Endocrine Abstracts

Introduction: A significant number of GH-secreting pituitary adenomas show an aggressive behavior, therefore, when uncontrolled acromegaly persists, a pharmaceutical combination may improve biochemical control, with reduction of disease morbidity and mortality. We aimed to describe the clinical features of four patients successfully treated with a pharmacological combination of pasireotide LAR, pegvisomant and cabergoline.

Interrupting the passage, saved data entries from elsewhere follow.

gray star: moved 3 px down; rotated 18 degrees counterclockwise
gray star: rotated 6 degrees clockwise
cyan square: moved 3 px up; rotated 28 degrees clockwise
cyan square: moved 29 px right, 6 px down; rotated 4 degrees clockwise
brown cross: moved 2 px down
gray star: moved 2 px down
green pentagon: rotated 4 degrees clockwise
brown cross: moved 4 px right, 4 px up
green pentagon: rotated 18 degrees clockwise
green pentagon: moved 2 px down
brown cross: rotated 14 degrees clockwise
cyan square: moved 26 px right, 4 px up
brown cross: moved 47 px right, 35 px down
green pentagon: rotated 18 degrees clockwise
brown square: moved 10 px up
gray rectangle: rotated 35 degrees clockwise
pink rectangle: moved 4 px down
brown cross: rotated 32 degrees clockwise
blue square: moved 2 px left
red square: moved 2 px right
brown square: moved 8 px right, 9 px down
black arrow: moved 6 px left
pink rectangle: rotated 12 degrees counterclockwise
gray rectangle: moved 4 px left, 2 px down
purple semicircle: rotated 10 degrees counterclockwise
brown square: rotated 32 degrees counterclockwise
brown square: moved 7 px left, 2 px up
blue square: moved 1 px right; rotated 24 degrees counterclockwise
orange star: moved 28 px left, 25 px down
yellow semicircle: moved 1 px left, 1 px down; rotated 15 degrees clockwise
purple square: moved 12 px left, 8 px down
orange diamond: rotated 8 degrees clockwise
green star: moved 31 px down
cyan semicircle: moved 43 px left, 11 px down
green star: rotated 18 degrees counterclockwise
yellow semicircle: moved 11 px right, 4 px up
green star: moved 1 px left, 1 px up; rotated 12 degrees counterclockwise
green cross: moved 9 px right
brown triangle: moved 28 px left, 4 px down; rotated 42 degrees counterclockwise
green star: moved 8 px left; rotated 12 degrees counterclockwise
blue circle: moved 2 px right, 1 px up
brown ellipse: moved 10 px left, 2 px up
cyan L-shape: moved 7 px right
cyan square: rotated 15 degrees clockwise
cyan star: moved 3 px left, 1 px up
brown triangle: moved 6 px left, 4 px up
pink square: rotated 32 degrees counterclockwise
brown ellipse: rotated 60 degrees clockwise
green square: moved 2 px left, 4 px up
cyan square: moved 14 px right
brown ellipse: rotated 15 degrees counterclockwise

Case reports: Acromegaly was diagnosed in young age, except for one patient that received diagnosis at the age of 65. Hormonal assays documented impaired secretion of IGF-1 (>1100 ng/ml) and GH (>8 ng/ml), without any suppression at OGTT. Contrasted pituitary and brain MR showed in all cases the presence of a pituitary macroadenoma extending in the cavernous sinuses, optical chiasm, sphenoid sinus and third ventricle. Patients underwent one or two neurosurgical procedures through the transfenoidal approach and, in one case, through the transcranial route. In one patient, neurosurgery was not carried out because of multiple comorbidities. Histological examination demonstrated pituitary adenomas with diffuse immunostaining for GH and, in one case, also for PRL, with Ki67 labelling index >1.5%. Immunohistochemistry for SSTRs subtypes showed in one case high expression of SSTR5 (score 3) and absence of SSTR2 (score 0) and in another case decreased expression of both SSTR 2 and SSTR5 (score 2). According to persistence of high levels of IGF-1 after neurosurgery and after SSAs and DA combined treatment (>1000 ng/ml), pegvisomant was added in increasing dosage up to 30 mg/day, without any important biochemical improvement (IGF-1 >500 ng/ml). Thus, patients suspended conventional SSAs therapy and began pasireotide Lar up to 60 mg/month, with improved disease control (IGF-1 age- and sexed-normalized) and stability of residual tumor mass at radiological evaluation. None of patients had significant adverse effects, particularly worsening of glycemic status.

Conclusions: Treating patients with acromegaly can be extremely challenging, and inadequate disease control may lead to serious consequences. Pegvisomant and combination therapies have been used to manage patients uncontrolled on first-generation SSAs. Several factors can predict poor response to SSAs, such as young age, high tumor size, elevated Ki67 index, reduced SSTR2/SSTR5 and sparsely granulated pattern of tumor. Pasireotide LAR seems to be a promising medical therapy for patients that cannot be controlled with conventional SSAs, accordingly to the pattern of SSTRs expression. Therefore, a multimodal therapeutic approach with pasireotide LAR, cabergoline and pegvisomant can be effective and safe in the management of resistant disease.